The World Theatre Training Institute AKT-ZENT was originally founded in 1995 as AKT-ZENT International Theatre Centre Berlin by Artistic Director Jurij Alschitz and Programme Director Christine Schmalor. Since 2011, AKT-ZENT has operated as the principal research centre for training methods of the International Theatre Institute (ITI) – the World Organisation for the Performing Arts. In 2017, the centre was renamed the World Theatre Training Institute to reflect new tasks and objectives within their broader educational remit and sphere of influence.

== History and mode of operation ==
Since its foundation, AKT-ZENT has focused on developing new training methods and educational programmes aimed at professional actors and directors. Between 1995 and 2009, AKT-ZENT conducted a three-year modular postgraduate programme in close partnership with the Russian Academy of Theatre Arts in Moscow (GITIS). The programme was implemented in Germany, Russia and across European partner institutions in Estonia, Italy, Sweden, Norway and Greece.
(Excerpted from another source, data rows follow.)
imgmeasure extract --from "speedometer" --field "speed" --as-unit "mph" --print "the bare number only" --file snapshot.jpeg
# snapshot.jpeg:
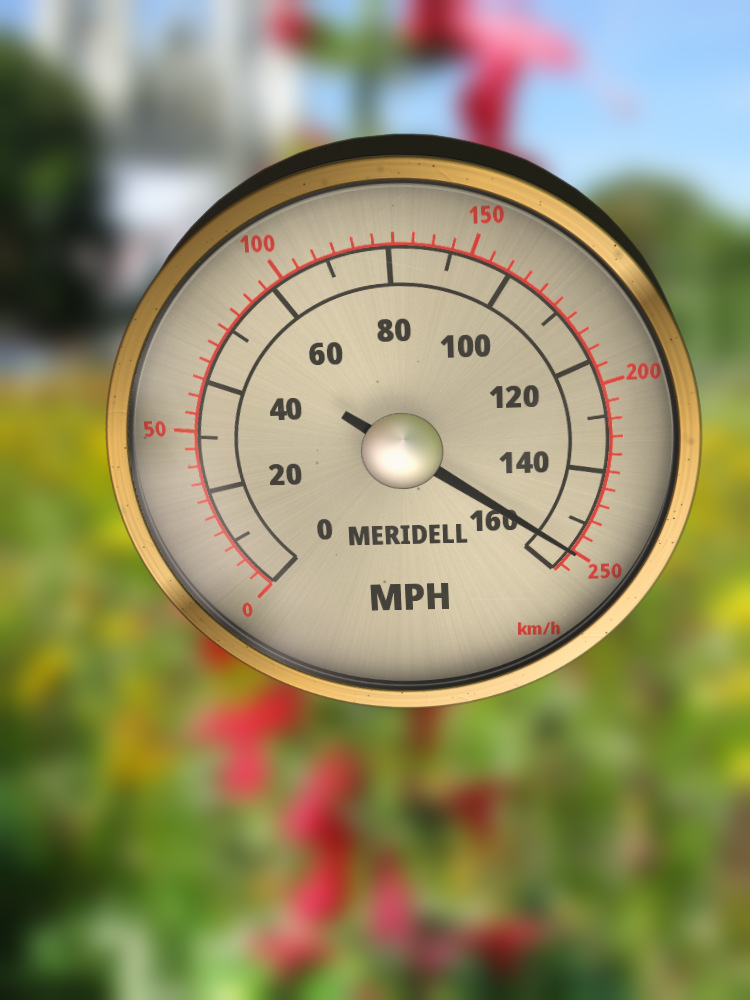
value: 155
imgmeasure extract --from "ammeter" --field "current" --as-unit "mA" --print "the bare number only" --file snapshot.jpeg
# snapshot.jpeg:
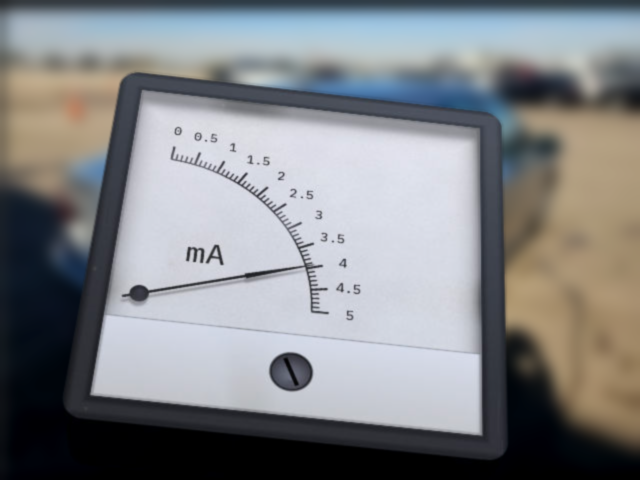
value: 4
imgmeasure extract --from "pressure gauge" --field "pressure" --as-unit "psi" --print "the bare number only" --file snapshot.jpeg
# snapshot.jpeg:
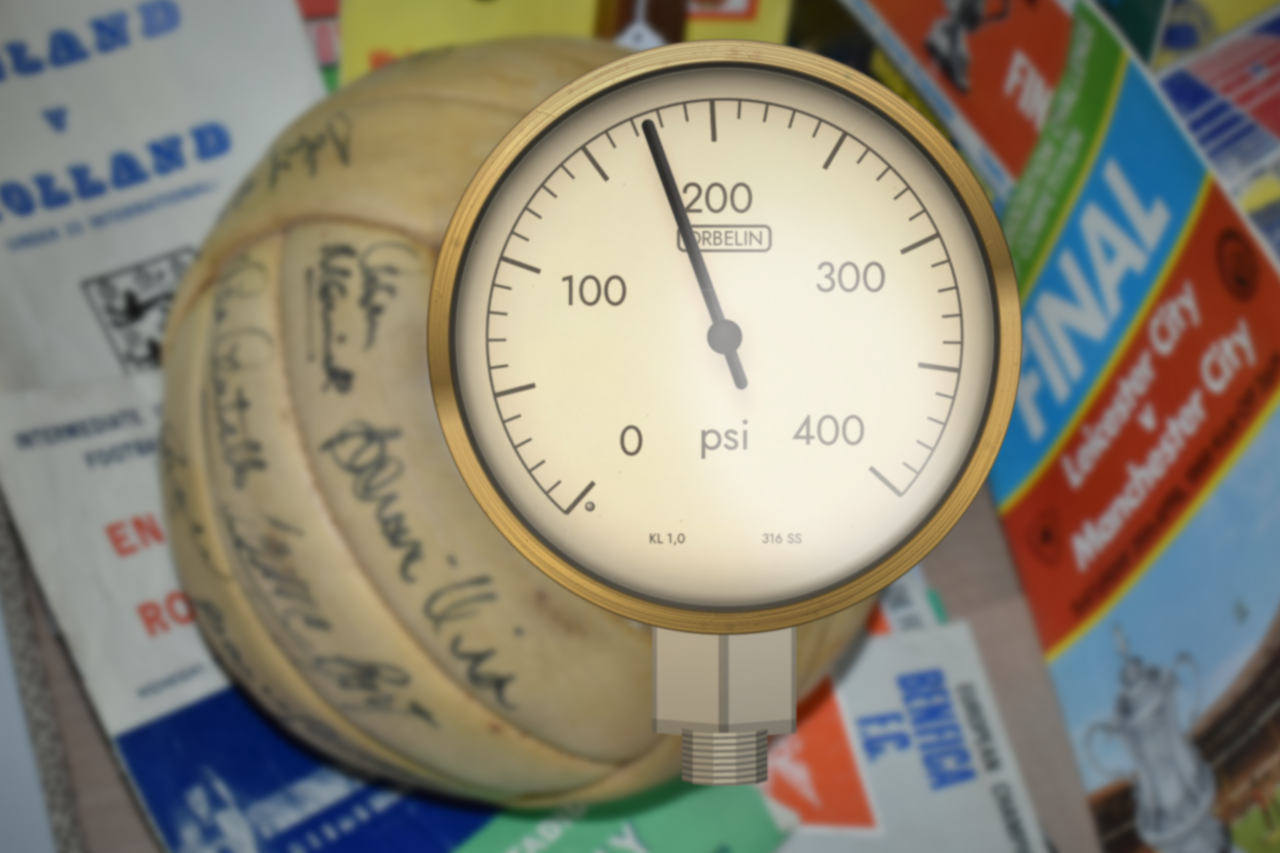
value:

From 1996 onwards, the organisation has since expanded to create a comprehensive training methodology including seminars, summer school academies, practical experimentation through laboratories, festival showcases and live performances. These projects were enabled to a large extent by the European Cultural Programmes Caleidoscope, Culture 2000 and Culture 2007-2013. Specialised training programmes for acting teachers and theatre pedagogues have been advanced to create a new methodological awareness of the teaching process itself thereby helping to foster innovation in the field of theatre education and to contribute to the upgrading of drama school teaching as a profession. The bi-annual International Festival for Theatre Training Methods METHODIKA brings theatre makers together to exchange and discuss new training methods regarding teaching and rehearsal practice. Since its inception in 1999, masters of directing and teaching like César Brie, Grigory Hlady, Oleg Koudriachov, Oleg Liptsin, Iwana Masaki, Peter Oskarson, Rimas Tuminas, Anatoly Vasiliev have shared their specific approaches of actors training with colleagues.

== Research projects ==

- The World Theatre Training Library - from 2011 onwards, this project has been exploring educational traditions in their day-to-day practical forms throughout the world. On this basis, new rehearsal, teaching and training methods are collectively developed in international group laboratories and made accessible to the international theatre community.
- Teaching Professional Theatre Practice - the MA Programme for Acting and Directing Teachers was first implemented in 2012-2014 in collaboration with the Centro Universitario de Teatro at the Universidad Nacional Autonoma de Mexico. The course forms the basis for further methodological development to be implemented in various formats.
- Hybrid Theatre Training - in 2017, the institute created an online learning platform to test innovative new training formats including a specialised combination of online training and practical rehearsal tasks. The focus of methodological investigation lies on the research of specific exercises and tasks dedicated to self-education and the development of creativity. Courses on the training platform grant subscribers global access to the professional portfolio of training knowledge, as well as direct contact with the international team of teachers.
- Online Theatre Academy - in 2020, Dr Jurij Alschitz and his international team of teachers created a new platform for online courses with innovative content and experimental formats. The academy has three departments: Team of Teachers' Department, School of Jurij Alschitz and Russian Department.